21 Apr 2016
Mexican Coffee Farmers Adapt to Climate Change
Coffee farmers in Mexico are recovering from leaf rust disease and increasing their resilience to climate change thanks to a project by Fairtrade, CLAC and Lidl Germany.
Small-scale farmers in rural areas are amongst those hit hardest by climate change. One clear example of this was the devastating spread of leaf rust across Latin America in recent years, an outbreak caused by rising temperatures, partly due to climate change. In Mexico, the fungal disease meant farmers lost around 40 percent of their crop in 2012, and continues to pose a serious challenge to their livelihoods.
Tiemelonla Nich Klum cooperative (TNK), located in the Mexican highlands in Chiapas was one of the small-scale cooperatives hit by this outbreak. The cooperative, which produces organic and Fairtrade coffee, lost around 60 percent of their harvest in 2014-15. Some members lost up to half of their coffee plants to the disease. Many of the farmers had very old coffee bushes, or weren’t applying good agricultural practices, increasing their vulnerability to leaf rust and other climate change impacts.

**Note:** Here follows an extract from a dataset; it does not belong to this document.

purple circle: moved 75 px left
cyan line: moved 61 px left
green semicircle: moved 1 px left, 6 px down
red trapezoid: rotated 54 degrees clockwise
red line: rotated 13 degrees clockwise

To help support these farmers, Fairtrade International and the regional producer network, CLAC, launched a project called “Supporting Indigenous Organic Coffee Producers in Mexico Adapt to Climate Change”, with funding from Lidl Germany.
The one-year-project (August 2015 – August 2016) aims to enable TNK cooperative to recover from the impacts of leaf rust and to increase their resilience to climate change.

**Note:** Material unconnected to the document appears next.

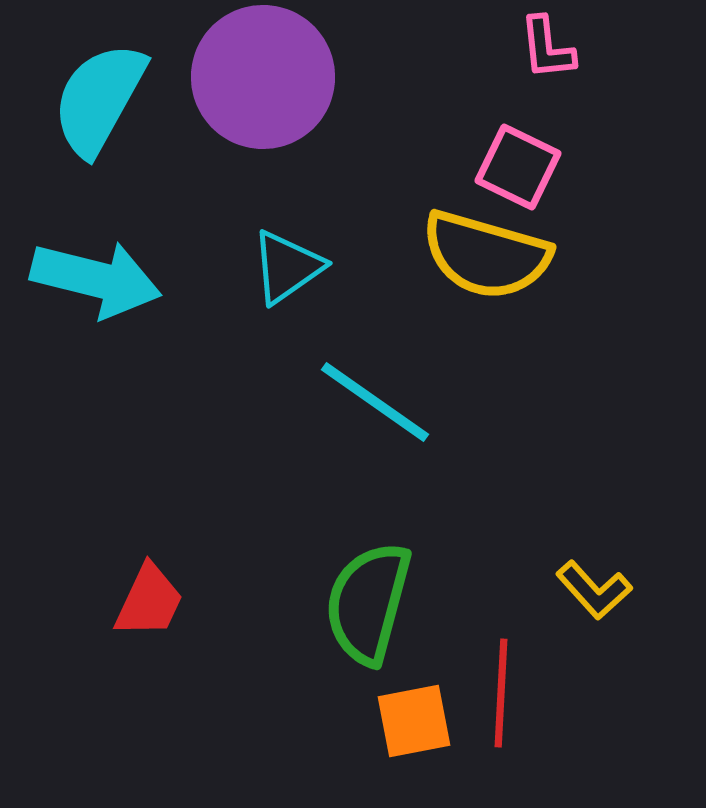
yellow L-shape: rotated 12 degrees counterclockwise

The project has three main components:
- Increasing farmers’ awareness and knowledge on climate change
- Planting 125,000 coffee plants to revitalize members’ farms
- Training for farmers on good agricultural practices (coffee renovation, integrated pest management, fertilization and soil nutrition)
So far, 27 lead farmers have received climate change training, which they will then use to train other members. Sixteen of these farmers also participated in training on climate change issues specific to coffee, such as choosing suitable coffee varieties, replacing ageing coffee bushes, monitoring leaf rust, and soil fertility. As a result of this training, TNK has developed a climate change adaptation plan, and has also decided to plant a new variety of coffee, which is more resistant to leaf rust and sells for a higher price at market. Farmer field schools are also underway.
Members of the cooperative are eager to apply the newly gained knowledge, to help secure their future in coffee farming: “If we don’t consider how the climate is changing, all the hard work of the members will be lost and there will be no production,” said Adolfo Lopez Álvaro, member of TNK.